Nooth's 1815 book is dedicated to Duke of Kent, who was her father's patron. The subscribers to her work included aristocracy and gentry, with a many members of the military. This 1815 book hints at family hardship and the need to raise money, likely due to the death of her father. She addressed a poem in 1807 to Richard Valpy on his birthday, which he responded to with a sonnet. She has been wrongly identified as Irish due to poems written during holidays to Ireland in 1806 and 1807. Some of these poems are written in a sort of Irish dialect.

Eglantine (1816) is a two volume novel. In 1826 she published a translation of Henri Grégoire from French, An Essay on the Nobility of the Skin; or, The Prejudice of White Persons.
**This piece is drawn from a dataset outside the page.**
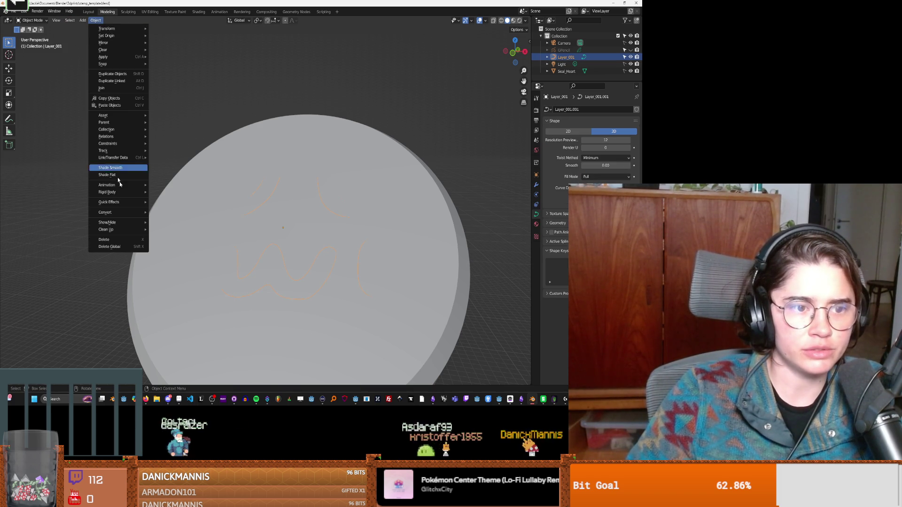
Convert the letter curves to a mesh and set its origin to the 3D Cursor.
mouse_move(133, 218)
Until 2024, this is where further details of Nooth and her work after 1826 were uncertain. Newspaper research has shown that she wrote a poem to mark Valpy's retirement in 1829 that she signed as "C. G. Desmonstiers (late Charlotte Nooth)" from Paris. In 1828, she wrote to Walter Scott from Paris. It is presumed that her husband was Marquis Desmonstiers de Merinville. She is last recorded in 1876, in an advertisement seeking relatives to claim her estate, which stated she was "married and died aboard".

==Selected works==
- Original Poems, Including Ballads, Written in the Dialect of the Northern Parts of Ireland, With a Play, entitled Clare; or, the Nuns of Charity, in Verse, London, 1815.
- Eglantine; or the Family of Fortescue, 2 volumes, London, 1816.